Earth's Interior: How Hot Is It? PDF

Summary

This document provides an overview of the Earth's interior, including its layers, composition, and the sources of internal heat. It details how scientists explore and study the interior, highlighting the importance of understanding the heat sources such as primordial heat, gravitational release, and radiogenic heat.

Full Transcript

# EARTH'S INTERIOR

## How hot is the Earth's Interior?

The table below will help you visualize and understand the composition and structure of the Earth's interior.

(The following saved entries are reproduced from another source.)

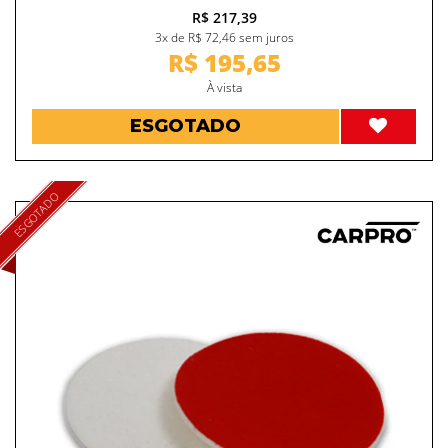
R$ 217,39
3x de R$ 72,46 sem juros
R$ 195,65
À vista
ESGOTADO
ESGOTADO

It provides you scientific knowledge that will help you describe the different layers of the Earth as well as understand their characteristics.

| Layer | Thickness | Density (g/cm³) | Temperature (°C) | Composition |
|--------------|-----------|-----------------|-------------------|------------------------------|
| Inner Core | 1255 km | 12.6-13 | 4760 | Solid Fe & Ni |
| Outer Core | 2220 km | 10-12 | 3871 | Liquid Fe & Ni |
| Mantle | 2900 km | 3.3-5.7 | 1260-3000 | Fe, Mg & Si |
| Crust | 38.5 km (ave) | 3.1 (oceanic) | 870 | O2, Si, Al, Fe, Ca, Na, K, Mg |

Scientists tried to explore and study the interior of the Earth. Yet, until today, there are no mechanical probes or actual explorations done to totally discover the deepest region of the Earth.

We will explore and dig into the interiors of the Earth from the outer most layer which is the crust, then the mantle and finally the core-outer core and inner core. Out from these layers, you will try to discover how heat inside the planet is produced and its importance to the existence of all living beings.

## Sources of Earth's Internal Heat

Convection is one of the reasons of the heat in the earth's interior. The process tells us that the heat in the earth's internal is redistributed. The less dense material rises and more dense material sinks. Convection occurs at the upper mantle where hot rock rises and slightly cooler rock sinks.

The heat driving mantle convection has three main sources namely:

1. **Primordial Heat**
The general term for the heat imparted to a planetary body by the processes of its formation and differentiation. It has three major components:
* **Accretional Heat**: This is the heat generated by the conversion of the kinetic energy of impacting bodies to thermal energy. It is concentrated at the surface.
* **Gravitational Release**: The gravitational potential of dense materials is converted to heat during differentiation. As iron, for example, "falls" to the center of the differentiating body, its movement gives rise to friction that releases heat according to the formula: Energy E = GMm/r, where G is the gravitational constant, M and m are mass, and r is distance from the center. Thus, once the heat of accretion gets differentiation going, it causes a positive feedback with the heat of gravitational release, releasing more heat.
* **Frictional Heating caused by denser core material sinking to the center of the planet.** The descent of dense iron-rich material from the core to the center of the Earth creates heat.
2. **Radiogenic Heat**: the heat given off when radioactive elements in the earth's interior decay. A decisive role is played by the long-lived radioactive isotopes uranium-235 (235U), uranium-238 (238U), potassium-40 (40K), and thorium-232 (232Th) in Earth's mantle are the primary source of radioactivity. The amount of these elements in the earth is usually estimated according to the content of meteorites, based on the assumed similarity of the composition of meteorites to the composition of the earth's mantle and core.
3. **Tidal Friction**: one last ongoing source of planetary heat comes from tidal forces. We have discussed the nature of tides already, but not their effect on objects that experience them. In a nutshell: Whenever a tidal bulge is raised, frictional heat is generated. If a large bulge is being raised in solid material, considerable frictional heating results.